More? Or Less? Google CloudCourse

Google Cloud CourseAfter the announcement of Google’s CloudCourse being open-sourced, I decided to give it a try and see exactly what’s under the hood…at the very least, it would give me a chance to try out a Django app via Google App Engine, which alone is worth the time.

Long story short: I got CloudCourse up and running in a matter of minutes.

Any hullabaloo that CloudCourse as it stands now is a serious contender to existing full-featured online learning systems like Sakai, Moodle, Blackboard, or Desire2Learn is premature. CloudCourse is at its root a scheduling and rostering application, clearly designed for the internal training needs it was apparently developed to serve. No educational institution will be migrating from their current LMS to CloudCourse any time soon.

On the other hand, CloudCourse comes very close to serving a large chunk of the needs of commercial training: an application that enables various training opportunities to be scheduled, attendees to register, and attendance to be recorded. As long as training and assessment materials are developed and delivered externally, CloudCourse’s open source Django foundation would allow relatively easy integration with any remaining missing pieces, such as ecommerce integration, certification, etc. A small commercial training firm with some technical expertise or a larger firm with sizable internal training needs might pick up CloudCourse and extend it to their needs without huge effort.

The larger, subterranean story here is that with CloudCourse, Google adds one more (little) tool into its suite of not-yet-fully-integrated applications that together do indeed approximate—and in some cases far outstrip (eg, Google Wave)—current LMS capabilities. If Google decided to focus on this area and integrate its various offerings—probably not so much for profit as for mindshare—the capabilities they could offer at a price that would blow proprietary systems out of the water would radically transform the educational technology space.
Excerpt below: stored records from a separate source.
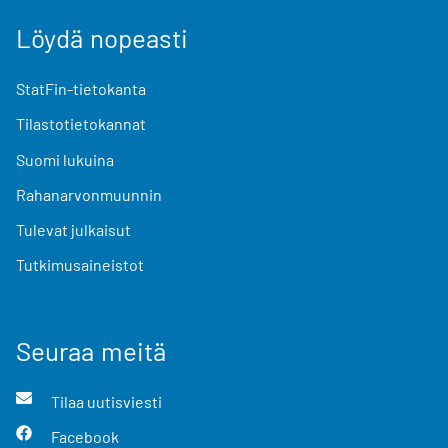
Löydä nopeasti
StatFin-tietokanta
Tilastotietokannat
Suomi lukuina
Rahanarvonmuunnin
Tulevat julkaisut
Tutkimusaineistot
Seuraa meitä
Tilaa uutisviesti
Facebook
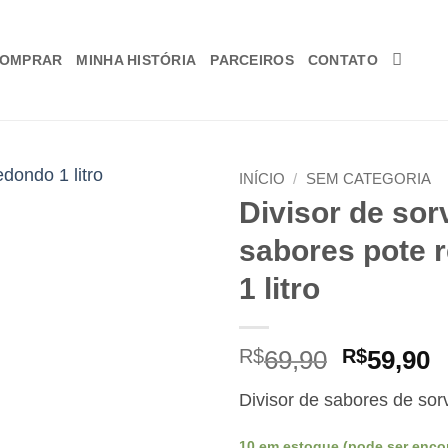
COMPRAR
MINHA HISTÓRIA
PARCEIROS
CONTATO
INÍCIO
/
SEM CATEGORIA
Divisor de sor
Adicionar
sabores pote 
aos
meus
1 litro
desejos
O
R$
69,90
R$
59,90
preço
p
Divisor de sabores de sor
original
a
era:
é
10 em estoque (pode ser enc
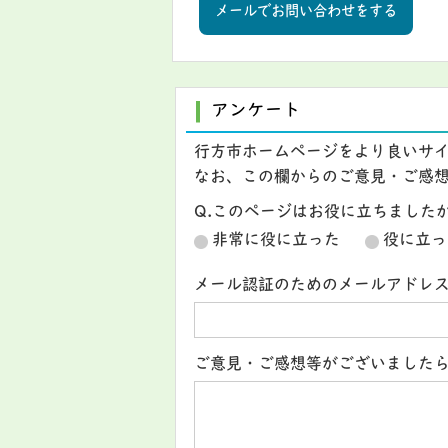
メールでお問い合わせをする
アンケート
行方市ホームページをより良いサ
なお、この欄からのご意見・ご感
Q.このページはお役に立ちました
非常に役に立った
役に立っ
メール認証のためのメールアドレ
ご意見・ご感想等がございました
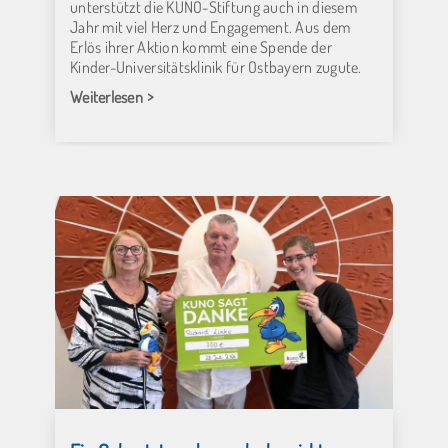
unterstützt die KUNO-Stiftung auch in diesem
Jahr mit viel Herz und Engagement. Aus dem
Erlös ihrer Aktion kommt eine Spende der
Kinder-Universitätsklinik für Ostbayern zugute.
Weiterlesen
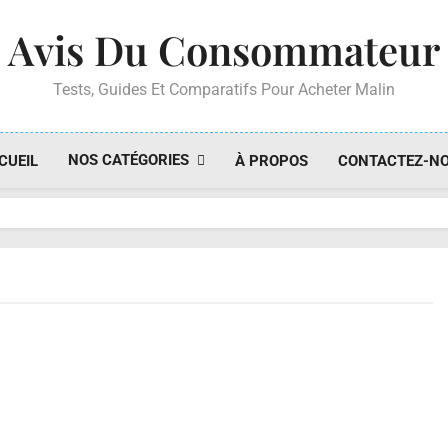
Avis Du Consommateur
Tests, Guides Et Comparatifs Pour Acheter Malin
NOS CATÉGORIES
CUEIL
À PROPOS
CONTACTEZ-N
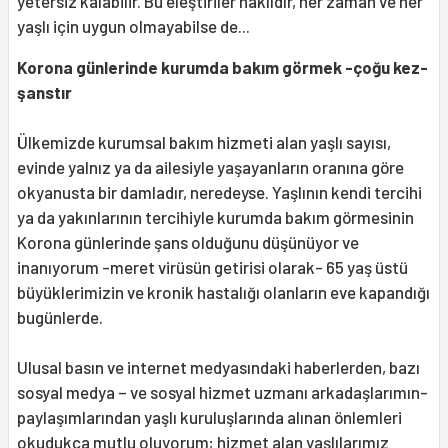
yetersiz kalabilir. Bu eleştiriler haklıdır, her zaman ve her
yaşlı için uygun olmayabilse de...
Korona günlerinde kurumda bakım görmek -çoğu kez-
şanstır
Ülkemizde kurumsal bakım hizmeti alan yaşlı sayısı,
evinde yalnız ya da ailesiyle yaşayanların oranına göre
okyanusta bir damladır, neredeyse. Yaşlının kendi tercihi
ya da yakınlarının tercihiyle kurumda bakım görmesinin
Korona günlerinde şans olduğunu düşünüyor ve
inanıyorum -meret virüsün getirisi olarak- 65 yaş üstü
büyüklerimizin ve kronik hastalığı olanların eve kapandığı
bugünlerde.
Ulusal basın ve internet medyasındaki haberlerden, bazı
sosyal medya – ve sosyal hizmet uzmanı arkadaşlarımın-
paylaşımlarından yaşlı kuruluşlarında alınan önlemleri
okudukça mutlu oluyorum; hizmet alan yaşlılarımız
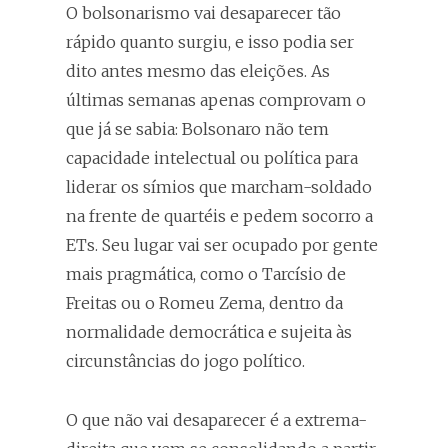
O bolsonarismo vai desaparecer tão
rápido quanto surgiu, e isso podia ser
dito antes mesmo das eleições. As
últimas semanas apenas comprovam o
que já se sabia: Bolsonaro não tem
capacidade intelectual ou política para
liderar os símios que marcham-soldado
na frente de quartéis e pedem socorro a
ETs. Seu lugar vai ser ocupado por gente
mais pragmática, como o Tarcísio de
Freitas ou o Romeu Zema, dentro da
normalidade democrática e sujeita às
circunstâncias do jogo político.
O que não vai desaparecer é a extrema-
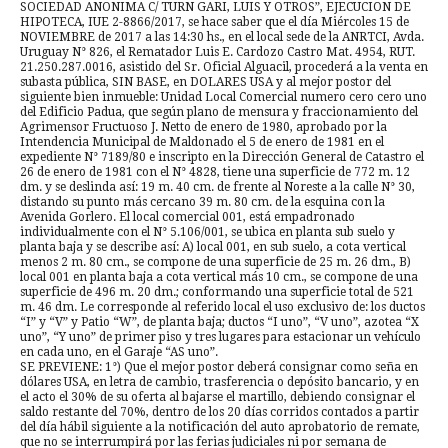
SOCIEDAD ANONIMA C/ TURN GARI, LUIS Y OTROS”, EJECUCION DE
HIPOTECA, IUE 2-8866/2017, se hace saber que el día Miércoles 15 de
NOVIEMBRE de 2017 a las 14:30 hs., en el local sede de la ANRTCI, Avda.
Uruguay N° 826, el Rematador Luis E. Cardozo Castro Mat. 4954, RUT.
21.250.287.0016, asistido del Sr. Oficial Alguacil, procederá a la venta en
subasta pública, SIN BASE, en DOLARES USA y al mejor postor del
siguiente bien inmueble: Unidad Local Comercial numero cero cero uno
del Edificio Padua, que según plano de mensura y fraccionamiento del
Agrimensor Fructuoso J. Netto de enero de 1980, aprobado por la
Intendencia Municipal de Maldonado el 5 de enero de 1981 en el
expediente N° 7189/80 e inscripto en la Dirección General de Catastro el
26 de enero de 1981 con el N° 4828, tiene una superficie de 772 m. 12
dm. y se deslinda así: 19 m. 40 cm. de frente al Noreste a la calle N° 30,
distando su punto más cercano 39 m. 80 cm. de la esquina con la
Avenida Gorlero. El local comercial 001, está empadronado
individualmente con el N° 5.106/001, se ubica en planta sub suelo y
planta baja y se describe así: A) local 001, en sub suelo, a cota vertical
menos 2 m. 80 cm., se compone de una superficie de 25 m. 26 dm., B)
local 001 en planta baja a cota vertical más 10 cm., se compone de una
superficie de 496 m. 20 dm.; conformando una superficie total de 521
m. 46 dm. Le corresponde al referido local el uso exclusivo de: los ductos
“I” y “V” y Patio “W”, de planta baja; ductos “I uno”, “V uno”, azotea “X
uno”, “Y uno” de primer piso y tres lugares para estacionar un vehículo
en cada uno, en el Garaje “AS uno”.
SE PREVIENE: 1°) Que el mejor postor deberá consignar como seña en
dólares USA, en letra de cambio, trasferencia o depósito bancario, y en
el acto el 30% de su oferta al bajarse el martillo, debiendo consignar el
saldo restante del 70%, dentro de los 20 días corridos contados a partir
del día hábil siguiente a la notificación del auto aprobatorio de remate,
que no se interrumpirá por las ferias judiciales ni por semana de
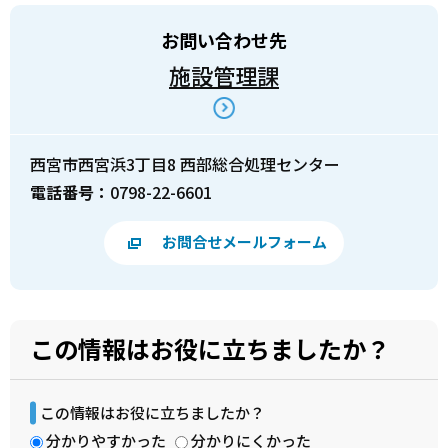
お問い合わせ先
施設管理課
西宮市西宮浜3丁目8 西部総合処理センター
電話番号：
0798-22-6601
お問合せメールフォーム
この情報はお役に立ちましたか？
この情報はお役に立ちましたか？
分かりやすかった
分かりにくかった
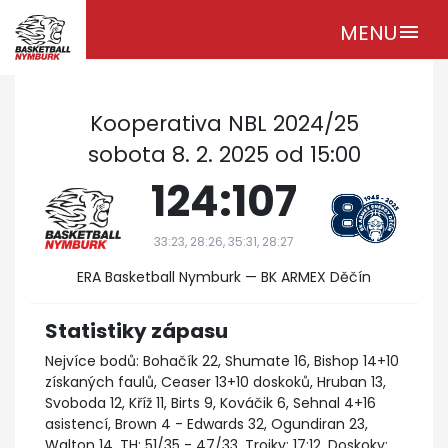
MENU
menu
Kooperativa NBL 2024/25
sobota 8. 2. 2025 od 15:00
124:107
33:23, 28:26, 35:31, 28:27
ERA Basketball Nymburk — BK ARMEX Děčín
Statistiky zápasu
Nejvíce bodů: Bohačík 22, Shumate 16, Bishop 14+10
získaných faulů, Ceaser 13+10 doskoků, Hruban 13,
Svoboda 12, Kříž 11, Birts 9, Kováčik 6, Sehnal 4+16
asistencí, Brown 4 - Edwards 32, Ogundiran 23,
Walton 14. TH: 51/35 - 47/33. Trojky: 17:12. Doskoky:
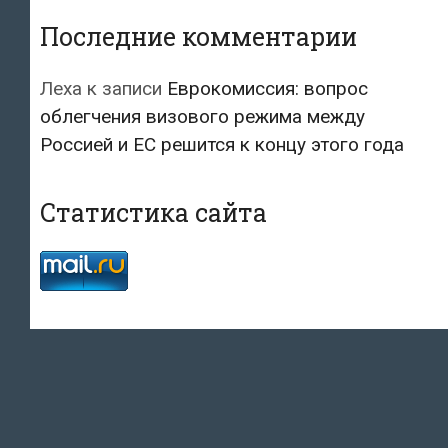
Последние комментарии
Леха
к записи
Еврокомиссия: вопрос
облегчения визового режима между
Россией и ЕС решится к концу этого года
Статистика сайта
People complain about Blackboard’s near monopoly now, but in a couple of years, Google could make Blackboard cease to matter—if Google decided to bother. Open source communities like Sakai and Moodle should also take heed: we offer deep value neither Google nor any of the proprietary LMS platforms offer, but where, when, and how do we add value in an environment where the cost of the educational technology infrastructure approaches zero?

For Google, one huge issue remains: how to gain trust in the storage and use of educational data. After all, we’re talking about our children here, and as any student of history knows, nothing is more sacred than our children.